TO-DO ITEM: All of the records must be set down again word for word.

AVAILABLE DATA:
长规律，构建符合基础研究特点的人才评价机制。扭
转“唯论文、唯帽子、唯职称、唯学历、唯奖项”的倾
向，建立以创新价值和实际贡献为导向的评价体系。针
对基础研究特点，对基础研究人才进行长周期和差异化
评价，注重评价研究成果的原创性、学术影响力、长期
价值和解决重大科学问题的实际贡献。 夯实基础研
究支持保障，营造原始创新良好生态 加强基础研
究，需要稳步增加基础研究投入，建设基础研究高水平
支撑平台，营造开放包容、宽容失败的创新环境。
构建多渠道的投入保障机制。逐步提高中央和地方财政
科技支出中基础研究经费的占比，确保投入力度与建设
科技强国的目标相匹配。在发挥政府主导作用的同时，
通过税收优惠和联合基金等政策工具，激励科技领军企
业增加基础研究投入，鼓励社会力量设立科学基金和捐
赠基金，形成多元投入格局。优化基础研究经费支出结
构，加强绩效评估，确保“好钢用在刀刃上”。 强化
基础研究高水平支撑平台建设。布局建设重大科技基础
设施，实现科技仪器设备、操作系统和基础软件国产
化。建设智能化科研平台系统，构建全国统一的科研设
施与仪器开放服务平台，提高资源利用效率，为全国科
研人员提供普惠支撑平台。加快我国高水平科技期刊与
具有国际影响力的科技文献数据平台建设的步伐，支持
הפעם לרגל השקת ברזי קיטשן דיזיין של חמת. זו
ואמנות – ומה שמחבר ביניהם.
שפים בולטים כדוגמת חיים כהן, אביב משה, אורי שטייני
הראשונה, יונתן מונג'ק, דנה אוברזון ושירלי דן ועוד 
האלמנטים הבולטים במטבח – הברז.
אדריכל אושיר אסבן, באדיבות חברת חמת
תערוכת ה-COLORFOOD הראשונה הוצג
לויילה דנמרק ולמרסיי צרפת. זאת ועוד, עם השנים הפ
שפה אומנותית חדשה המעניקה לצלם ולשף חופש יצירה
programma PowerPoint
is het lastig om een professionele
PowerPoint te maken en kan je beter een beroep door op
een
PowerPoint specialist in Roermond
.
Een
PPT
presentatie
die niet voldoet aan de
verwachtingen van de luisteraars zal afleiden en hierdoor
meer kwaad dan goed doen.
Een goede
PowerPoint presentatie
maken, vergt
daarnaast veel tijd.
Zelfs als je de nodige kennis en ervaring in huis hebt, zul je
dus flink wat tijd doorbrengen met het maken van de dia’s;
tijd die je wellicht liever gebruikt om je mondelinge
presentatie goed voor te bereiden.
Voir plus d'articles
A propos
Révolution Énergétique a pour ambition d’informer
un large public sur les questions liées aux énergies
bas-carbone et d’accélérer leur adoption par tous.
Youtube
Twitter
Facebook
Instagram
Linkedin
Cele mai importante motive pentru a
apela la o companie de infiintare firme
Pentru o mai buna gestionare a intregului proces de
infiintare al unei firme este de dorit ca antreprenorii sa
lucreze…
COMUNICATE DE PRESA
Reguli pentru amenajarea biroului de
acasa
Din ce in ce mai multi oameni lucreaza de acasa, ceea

ANSWER FOR THIS EXERCISE:
长规律，构建符合基础研究特点的人才评价机制。扭
转“唯论文、唯帽子、唯职称、唯学历、唯奖项”的倾
向，建立以创新价值和实际贡献为导向的评价体系。针
对基础研究特点，对基础研究人才进行长周期和差异化
评价，注重评价研究成果的原创性、学术影响力、长期
价值和解决重大科学问题的实际贡献。 夯实基础研
究支持保障，营造原始创新良好生态 加强基础研
究，需要稳步增加基础研究投入，建设基础研究高水平
支撑平台，营造开放包容、宽容失败的创新环境。
构建多渠道的投入保障机制。逐步提高中央和地方财政
科技支出中基础研究经费的占比，确保投入力度与建设
科技强国的目标相匹配。在发挥政府主导作用的同时，
通过税收优惠和联合基金等政策工具，激励科技领军企
业增加基础研究投入，鼓励社会力量设立科学基金和捐
赠基金，形成多元投入格局。优化基础研究经费支出结
构，加强绩效评估，确保“好钢用在刀刃上”。 强化
基础研究高水平支撑平台建设。布局建设重大科技基础
设施，实现科技仪器设备、操作系统和基础软件国产
化。建设智能化科研平台系统，构建全国统一的科研设
施与仪器开放服务平台，提高资源利用效率，为全国科
研人员提供普惠支撑平台。加快我国高水平科技期刊与
具有国际影响力的科技文献数据平台建设的步伐，支持
הפעם לרגל השקת ברזי קיטשן דיזיין של חמת. זו
ואמנות – ומה שמחבר ביניהם.
שפים בולטים כדוגמת חיים כהן, אביב משה, אורי שטייני
הראשונה, יונתן מונג'ק, דנה אוברזון ושירלי דן ועוד 
האלמנטים הבולטים במטבח – הברז.
אדריכל אושיר אסבן, באדיבות חברת חמת
תערוכת ה-COLORFOOD הראשונה הוצג
לויילה דנמרק ולמרסיי צרפת. זאת ועוד, עם השנים הפ
שפה אומנותית חדשה המעניקה לצלם ולשף חופש יצירה
programma PowerPoint
is het lastig om een professionele
PowerPoint te maken en kan je beter een beroep door op
een
PowerPoint specialist in Roermond
.
Een
PPT
presentatie
die niet voldoet aan de
verwachtingen van de luisteraars zal afleiden en hierdoor
meer kwaad dan goed doen.
Een goede
PowerPoint presentatie
maken, vergt
daarnaast veel tijd.
Zelfs als je de nodige kennis en ervaring in huis hebt, zul je
dus flink wat tijd doorbrengen met het maken van de dia’s;
tijd die je wellicht liever gebruikt om je mondelinge
presentatie goed voor te bereiden.
Voir plus d'articles
A propos
Révolution Énergétique a pour ambition d’informer
un large public sur les questions liées aux énergies
bas-carbone et d’accélérer leur adoption par tous.
Youtube
Twitter
Facebook
Instagram
Linkedin
Cele mai importante motive pentru a
apela la o companie de infiintare firme
Pentru o mai buna gestionare a intregului proces de
infiintare al unei firme este de dorit ca antreprenorii sa
lucreze…
COMUNICATE DE PRESA
Reguli pentru amenajarea biroului de
acasa
Din ce in ce mai multi oameni lucreaza de acasa, ceea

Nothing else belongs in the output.